Following China’s lead, Indonesia may approve Sinovac’s vaccine for children as young as 3

File photo of children in school during the pandemic in Jakarta. Photo: Jakarta Education Board
File photo of children in school during the pandemic in Jakarta. Photo: Jakarta Education Board

Indonesians as young as three could be given their COVID-19 shots, the Food and Drugs Monitoring Agency (BPOM) said, with the regulators keeping a close eye on China’s research into the safety of its vaccine on children.

China has given emergency use authorization (EUA) for the use of the COVID-19 vaccine by Chinese pharmaceutical firm Sinovac on children aged three to 17. The country’s mass vaccination drive is currently open for those aged 18 and above, and health authorities may opt to revise its inoculation strategy by taking advantage of the EUA and expanding the eligibility list to include small children.

Indonesia has so far received 92 million vaccine doses for its mass vaccination program, 81.5 million of which were from bulk orders from Sinovac.
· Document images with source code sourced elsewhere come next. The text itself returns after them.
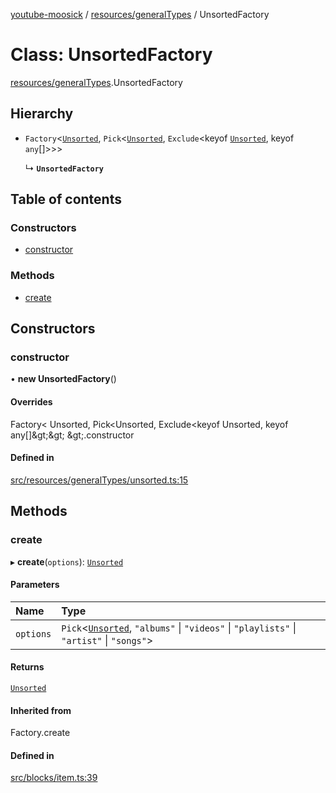 [youtube-moosick](../README.md) / [resources/generalTypes](../modules/resources_generalTypes.md) / UnsortedFactory

# Class: UnsortedFactory

[resources/generalTypes](../modules/resources_generalTypes.md).UnsortedFactory

## Hierarchy

- `Factory`<[`Unsorted`](resources_generalTypes.Unsorted.md), `Pick`<[`Unsorted`](resources_generalTypes.Unsorted.md), `Exclude`<keyof [`Unsorted`](resources_generalTypes.Unsorted.md), keyof `any`[]\>\>\>

  ↳ **`UnsortedFactory`**

## Table of contents

### Constructors

- [constructor](resources_generalTypes.UnsortedFactory.md#constructor)

### Methods

- [create](resources_generalTypes.UnsortedFactory.md#create)

## Constructors

### constructor

• **new UnsortedFactory**()

#### Overrides

Factory&lt;
	Unsorted,
	Pick&lt;Unsorted, Exclude&lt;keyof Unsorted, keyof any[]\&gt;\&gt;
\&gt;.constructor

#### Defined in

[src/resources/generalTypes/unsorted.ts:15](https://github.com/EvasiveXkiller/youtube-moosick/blob/c25a88c/src/resources/generalTypes/unsorted.ts#L15)

## Methods

### create

▸ **create**(`options`): [`Unsorted`](resources_generalTypes.Unsorted.md)

#### Parameters

| Name | Type |
| :------ | :------ |
| `options` | `Pick`<[`Unsorted`](resources_generalTypes.Unsorted.md), ``"albums"`` \| ``"videos"`` \| ``"playlists"`` \| ``"artist"`` \| ``"songs"``\> |

#### Returns

[`Unsorted`](resources_generalTypes.Unsorted.md)

#### Inherited from

Factory.create

#### Defined in

[src/blocks/item.ts:39](https://github.com/EvasiveXkiller/youtube-moosick/blob/c25a88c/src/blocks/item.ts#L39)
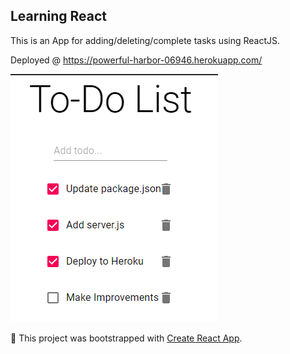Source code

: 

## Learning React

This is an App for adding/deleting/complete tasks using ReactJS.

Deployed @ https://powerful-harbor-06946.herokuapp.com/


![React ToDo List](https://github.com/iqrivas/react-todo/blob/master/react-todo.PNG?raw=true)






:diamond_shape_with_a_dot_inside: This project was bootstrapped with [Create React App](https://github.com/facebook/create-react-app).

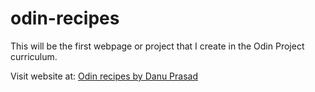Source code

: # odin-recipes

This will be the first webpage or project that I create in the Odin Project curriculum.

Visit website at: [Odin recipes by Danu Prasad](https://danuabd.github.io/odin-recipes/)
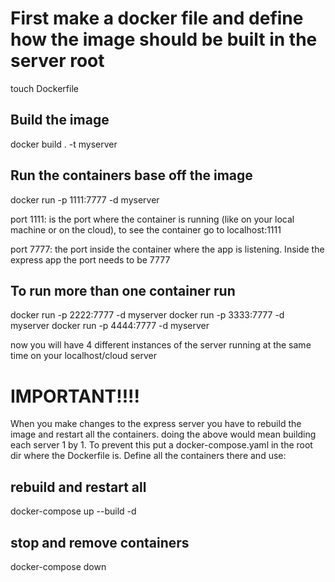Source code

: # First make a docker file and define how the image should be built in the server root

touch Dockerfile

## Build the image

docker build . -t myserver

## Run the containers base off the image

docker run -p 1111:7777 -d myserver

port 1111: is the port where the container is running (like on your local machine or on the cloud), to see the container go to localhost:1111

port 7777: the port inside the container where the app is listening. Inside the express app the port needs to be 7777

## To run more than one container run

docker run -p 2222:7777 -d myserver
docker run -p 3333:7777 -d myserver
docker run -p 4444:7777 -d myserver

now you will have 4 different instances of the server running at the same time on your localhost/cloud server

# IMPORTANT!!!!

When you make changes to the express server you have to rebuild the image and restart all the containers. doing the above would mean building each server 1 by 1. To prevent this put a docker-compose.yaml in the root dir where the Dockerfile is. Define all the containers there and use:

## rebuild and restart all

docker-compose up --build -d

## stop and remove containers

docker-compose down
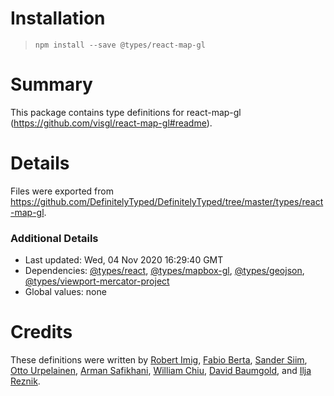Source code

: # Installation
> `npm install --save @types/react-map-gl`

# Summary
This package contains type definitions for react-map-gl (https://github.com/visgl/react-map-gl#readme).

# Details
Files were exported from https://github.com/DefinitelyTyped/DefinitelyTyped/tree/master/types/react-map-gl.

### Additional Details
 * Last updated: Wed, 04 Nov 2020 16:29:40 GMT
 * Dependencies: [@types/react](https://npmjs.com/package/@types/react), [@types/mapbox-gl](https://npmjs.com/package/@types/mapbox-gl), [@types/geojson](https://npmjs.com/package/@types/geojson), [@types/viewport-mercator-project](https://npmjs.com/package/@types/viewport-mercator-project)
 * Global values: none

# Credits
These definitions were written by [Robert Imig](https://github.com/rimig), [Fabio Berta](https://github.com/fnberta), [Sander Siim](https://github.com/sandersiim), [Otto Urpelainen](https://github.com/oturpe), [Arman Safikhani](https://github.com/Arman92), [William Chiu](https://github.com/chiuhow), [David Baumgold](https://github.com/singingwolfboy), and [Ilja Reznik](https://github.com/ireznik).
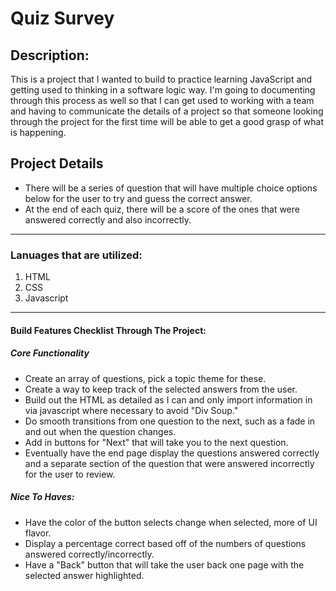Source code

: # Quiz Survey
## Description: 
This is a project that I wanted to build to practice learning JavaScript and getting used to thinking in a software logic way. I'm going to documenting through this process as well so that I can get used to working with a team and having to communicate the details of a project so that someone looking through the project for the first time will be able to get a good grasp of what is happening.

## Project Details
- There will be a series of question that will have multiple choice options below for the user to try and guess the correct answer. 
- At the end of each quiz, there will be a score of the ones that were answered correctly and also incorrectly.
----

### Lanuages that are utilized:
1. HTML
2. CSS
3. Javascript

-----

#### Build Features Checklist Through The Project:
##### Core Functionality
- Create an array of questions, pick a topic theme for these.
- Create a way to keep track of the selected answers from the user.
- Build out the HTML as detailed as I can and only import information in via javascript where necessary to avoid "Div Soup."
- Do smooth transitions from one question to the next, such as a fade in and out when the question changes. 
- Add in buttons for "Next" that will take you to the next question.
- Eventually have the end page display the questions answered correctly and a separate section of the question that were answered incorrectly for the user to review.

##### Nice To Haves:
- Have the color of the button selects change when selected, more of UI flavor.
- Display a percentage correct based off of the numbers of questions answered correctly/incorrectly.
- Have a "Back" button that will take the user back one page with the selected answer highlighted.
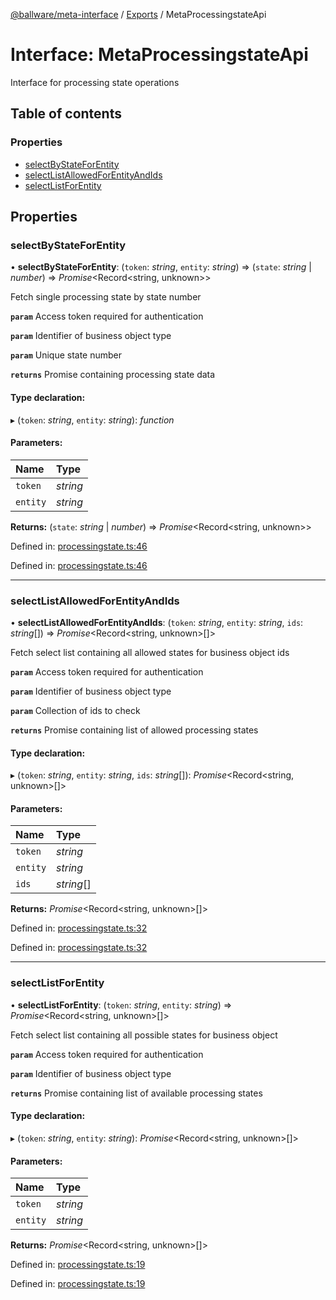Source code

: [@ballware/meta-interface](../README.md) / [Exports](../modules.md) / MetaProcessingstateApi

# Interface: MetaProcessingstateApi

Interface for processing state operations

## Table of contents

### Properties

- [selectByStateForEntity](metaprocessingstateapi.md#selectbystateforentity)
- [selectListAllowedForEntityAndIds](metaprocessingstateapi.md#selectlistallowedforentityandids)
- [selectListForEntity](metaprocessingstateapi.md#selectlistforentity)

## Properties

### selectByStateForEntity

• **selectByStateForEntity**: (`token`: *string*, `entity`: *string*) => (`state`: *string* \| *number*) => *Promise*<Record<string, unknown\>\>

Fetch single processing state by state number

**`param`** Access token required for authentication

**`param`** Identifier of business object type

**`param`** Unique state number

**`returns`** Promise containing processing state data

#### Type declaration:

▸ (`token`: *string*, `entity`: *string*): *function*

#### Parameters:

Name | Type |
:------ | :------ |
`token` | *string* |
`entity` | *string* |

**Returns:** (`state`: *string* \| *number*) => *Promise*<Record<string, unknown\>\>

Defined in: [processingstate.ts:46](https://github.com/ballware/ballware-client/blob/37e08ea/packages/meta-interface/src/processingstate.ts#L46)

Defined in: [processingstate.ts:46](https://github.com/ballware/ballware-client/blob/37e08ea/packages/meta-interface/src/processingstate.ts#L46)

___

### selectListAllowedForEntityAndIds

• **selectListAllowedForEntityAndIds**: (`token`: *string*, `entity`: *string*, `ids`: *string*[]) => *Promise*<Record<string, unknown\>[]\>

Fetch select list containing all allowed states for business object ids

**`param`** Access token required for authentication

**`param`** Identifier of business object type

**`param`** Collection of ids to check

**`returns`** Promise containing list of allowed processing states

#### Type declaration:

▸ (`token`: *string*, `entity`: *string*, `ids`: *string*[]): *Promise*<Record<string, unknown\>[]\>

#### Parameters:

Name | Type |
:------ | :------ |
`token` | *string* |
`entity` | *string* |
`ids` | *string*[] |

**Returns:** *Promise*<Record<string, unknown\>[]\>

Defined in: [processingstate.ts:32](https://github.com/ballware/ballware-client/blob/37e08ea/packages/meta-interface/src/processingstate.ts#L32)

Defined in: [processingstate.ts:32](https://github.com/ballware/ballware-client/blob/37e08ea/packages/meta-interface/src/processingstate.ts#L32)

___

### selectListForEntity

• **selectListForEntity**: (`token`: *string*, `entity`: *string*) => *Promise*<Record<string, unknown\>[]\>

Fetch select list containing all possible states for business object

**`param`** Access token required for authentication

**`param`** Identifier of business object type

**`returns`** Promise containing list of available processing states

#### Type declaration:

▸ (`token`: *string*, `entity`: *string*): *Promise*<Record<string, unknown\>[]\>

#### Parameters:

Name | Type |
:------ | :------ |
`token` | *string* |
`entity` | *string* |

**Returns:** *Promise*<Record<string, unknown\>[]\>

Defined in: [processingstate.ts:19](https://github.com/ballware/ballware-client/blob/37e08ea/packages/meta-interface/src/processingstate.ts#L19)

Defined in: [processingstate.ts:19](https://github.com/ballware/ballware-client/blob/37e08ea/packages/meta-interface/src/processingstate.ts#L19)
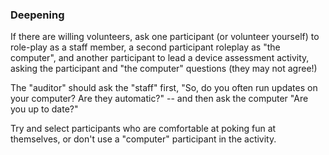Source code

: ### Deepening

If there are willing volunteers, ask one participant (or volunteer yourself) to role-play as a staff member, a second participant roleplay as "the computer", and another participant to lead a device assessment activity, asking the participant and "the computer" questions (they may not agree!)

The "auditor" should ask the "staff" first, "So, do you often run updates on your computer? Are they automatic?" -- and then ask the computer "Are you up to date?" 

Try and select participants who are comfortable at poking fun at themselves, or don't use a "computer" participant in the activity.

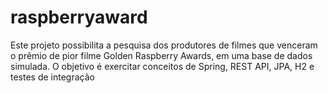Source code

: # raspberryaward
Este projeto possibilita a pesquisa dos produtores de filmes que venceram o prêmio de pior filme Golden Raspberry Awards, em uma base de dados simulada. O objetivo é exercitar conceitos de Spring, REST API, JPA, H2 e testes de integração
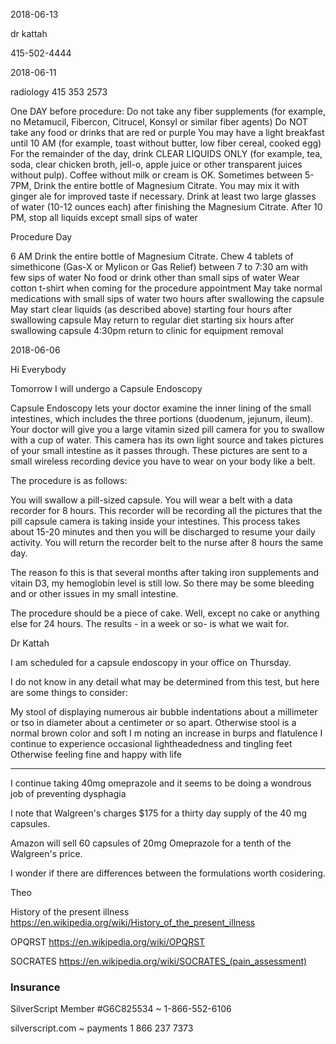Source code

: 


2018-06-13

dr kattah

415-502-4444


2018-06-11

radiology 415 353 2573


One DAY before procedure:
Do not take any fiber supplements (for example, no Metamucil, Fibercon, Citrucel, Konsyl or similar fiber agents)
Do NOT take any food or drinks that are red or purple
You may have a light breakfast until 10 AM (for example, toast without butter, low fiber cereal, cooked egg)
For the remainder of the day, drink CLEAR LIQUIDS ONLY (for example, tea, soda, clear chicken broth, jell-o, apple juice or other transparent juices without pulp). Coffee without milk or cream is OK.
Sometimes between 5-7PM, Drink the entire bottle of Magnesium Citrate. You may mix it with ginger ale for improved taste if necessary. Drink at least two large glasses of water (10-12 ounces each) after finishing the Magnesium Citrate.
After 10 PM, stop all liquids except small sips of water

Procedure Day

6 AM Drink the entire bottle of Magnesium Citrate.
Chew 4 tablets of simethicone (Gas-X or Mylicon or Gas Relief) between 7 to 7:30 am with few sips of water
No food or drink other than small sips of water
Wear cotton t-shirt when coming for the procedure appointment
May take normal medications with small sips of water two hours after swallowing the capsule
May start clear liquids (as described above) starting four hours after swallowing capsule
May return to regular diet starting six hours after swallowing capsule
4:30pm return to clinic for equipment removal


2018-06-06

Hi Everybody


Tomorrow I will undergo a Capsule Endoscopy

Capsule Endoscopy lets your doctor examine the inner lining of the small intestines, which includes the three portions (duodenum, jejunum, ileum). Your doctor will give you a large vitamin sized pill camera for you to swallow with a cup of water. This camera has its own light source and takes pictures of your small intestine as it passes through. These pictures are sent to a small wireless recording device you have to wear on your body like a belt.

The procedure is as follows:

You will swallow a pill-sized capsule. You will wear a belt with a data recorder for 8 hours. This recorder will be recording all the pictures that the pill capsule camera is taking inside your intestines. This process takes about 15-20 minutes and then you will be discharged to resume your daily activity. You will return the recorder belt to the nurse after 8 hours the same day.

The reason fo this is that several months after taking iron supplements and vitain D3, my hemoglobin level is still low. So there may be some bleeding and or other issues in my small intestine.

The procedure should be a piece of cake. Well, except no cake or anything else for 24 hours. The results - in a week or so- is what we wait for.





Dr Kattah

I am scheduled for a capsule endoscopy in your office on Thursday.

I do not know in any detail what may be determined from this test, but here are some things to consider:

My stool of displaying numerous air bubble indentations about a millimeter or tso in diameter about a centimeter or so apart.
Otherwise stool is a normal brown color and soft
I m noting an increase in burps and flatulence
I continue to experience occasional lightheadedness and tingling feet
Otherwise feeling fine and happy with life

***

I continue taking 40mg omeprazole and it seems to be doing a wondrous job of preventing dysphagia

I note that Walgreen's charges $175 for a thirty day supply of the 40 mg capsules.

Amazon will sell 60 capsules of 20mg Omeprazole for a tenth of the Walgreen's price.

I wonder if there are differences between the formulations worth cosidering.


Theo




History of the present illness
https://en.wikipedia.org/wiki/History_of_the_present_illness

OPQRST
https://en.wikipedia.org/wiki/OPQRST

SOCRATES
https://en.wikipedia.org/wiki/SOCRATES_(pain_assessment)


### Insurance

SilverScript Member #G6C825534 ~ 1-866-552-6106

silverscript.com ~ payments 1 866 237 7373

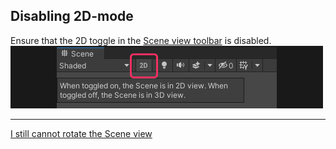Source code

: ## Disabling 2D-mode

Ensure that the 2D toggle in the [Scene view toolbar](https://docs.unity3d.com/Manual/ViewModes.html) is disabled.  
![2D Scene View Toggle](scene-view-2d-toggle.png)  

---

[I still cannot rotate the Scene view](Scene%20View%20Gizmo.md)
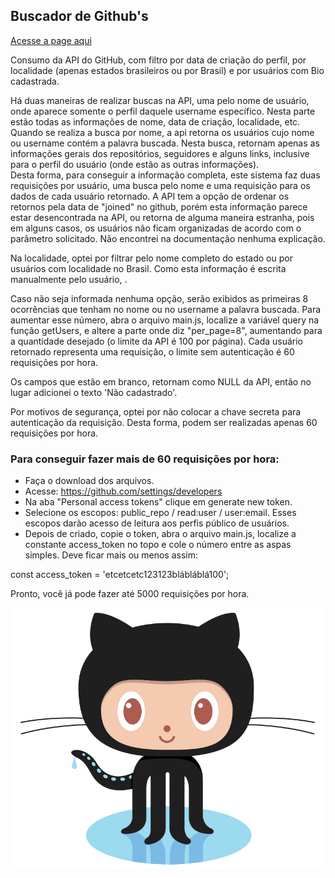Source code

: ## Buscador de Github's

<a href="">Acesse a page aqui</a>

Consumo da API do GitHub, com filtro por data de criação do perfil, por localidade (apenas estados brasileiros ou por Brasil) e por usuários com Bio cadastrada.

Há duas maneiras de realizar buscas na API, uma pelo nome de usuário, onde aparece somente o perfil daquele username específico. Nesta parte estão todas as informações de nome, data de criação, localidade, etc. Quando se realiza a busca por nome, a api retorna os usuários cujo nome ou username contém a palavra buscada. Nesta busca, retornam apenas as informações gerais dos repositórios, seguidores e alguns links, inclusive para o perfil do usuário (onde estão as outras informações).
<br>Desta forma, para conseguir a informação completa, este sistema faz duas requisições por usuário, uma busca pelo nome e uma requisição para os dados de cada usuário retornado.
A API tem a opção de ordenar os retornos pela data de "joined" no github, porém esta informação parece estar desencontrada na API, ou retorna de alguma maneira estranha, pois em alguns casos, os usuários não ficam organizadas de acordo com o parâmetro solicitado. Não encontrei na documentação nenhuma explicação.

Na localidade, optei por filtrar pelo nome completo do estado ou por usuários com localidade no Brasil. Como esta informação é escrita manualmente pelo usuário, .

Caso não seja informada nenhuma opção, serão exibidos as primeiras 8 ocorrências que tenham no nome ou no username a palavra buscada.
Para aumentar esse número, abra o arquivo main.js, localize a variável query na função getUsers, e altere a parte onde diz "per_page=8", aumentando para a quantidade desejado (o limite da API é 100 por página). 
Cada usuário retornado representa uma requisição, o limite sem autenticação é 60 requisições por hora.

Os campos que estão em branco, retornam como NULL da API, então no lugar adicionei o texto 'Não cadastrado'.

Por motivos de segurança, optei por não colocar a chave secreta para autenticação da requisição. Desta forma, podem ser realizadas apenas 60 requisições por hora.

### Para conseguir fazer mais de 60 requisições por hora:

* Faça o download dos arquivos.
* Acesse: https://github.com/settings/developers
* Na aba "Personal access tokens" clique em generate new token.
* Selecione os escopos:  public_repo / read:user / user:email. Esses escopos darão acesso de leitura aos perfis público de usuários.
* Depois de criado, copie o token, abra o arquivo main.js, localize a constante access_token no topo e cole o número entre as aspas simples. Deve ficar mais ou menos assim:

const access_token = 'etcetcetc123123blábláblá100';

Pronto, você já pode fazer até 5000 requisições por hora.


<p align="center">
  <img src="img/Octocat.png">
</p>
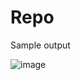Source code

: # Repo
Sample output

![image](https://github.com/pbaringDev/Adb/assets/95625229/5eae920a-24b6-4f71-9695-683e75e27a66)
BPOM says it’s open to administering the vaccine to children.

“[We will administer to small children and teens] as soon as we receive the data from Sinovac’s [clinical trials on children],” BPOM head Penny Lukito said today.

BPOM did not indicate that it will carry out its own clinical trials of the vaccine on children. 

The Health Ministry, meanwhile, said it will administer Sinovac’s vaccine to children upon receiving authorization from BPOM.

In China, three to 17-year-old participants in clinical trials mostly reported mild adverse reactions to the vaccine. Preliminary results also showed that the vaccine could trigger an immune response in the participants.

Vaccinating children could be key in Indonesia’s insistence on reopening schools when the new academic year begins in July.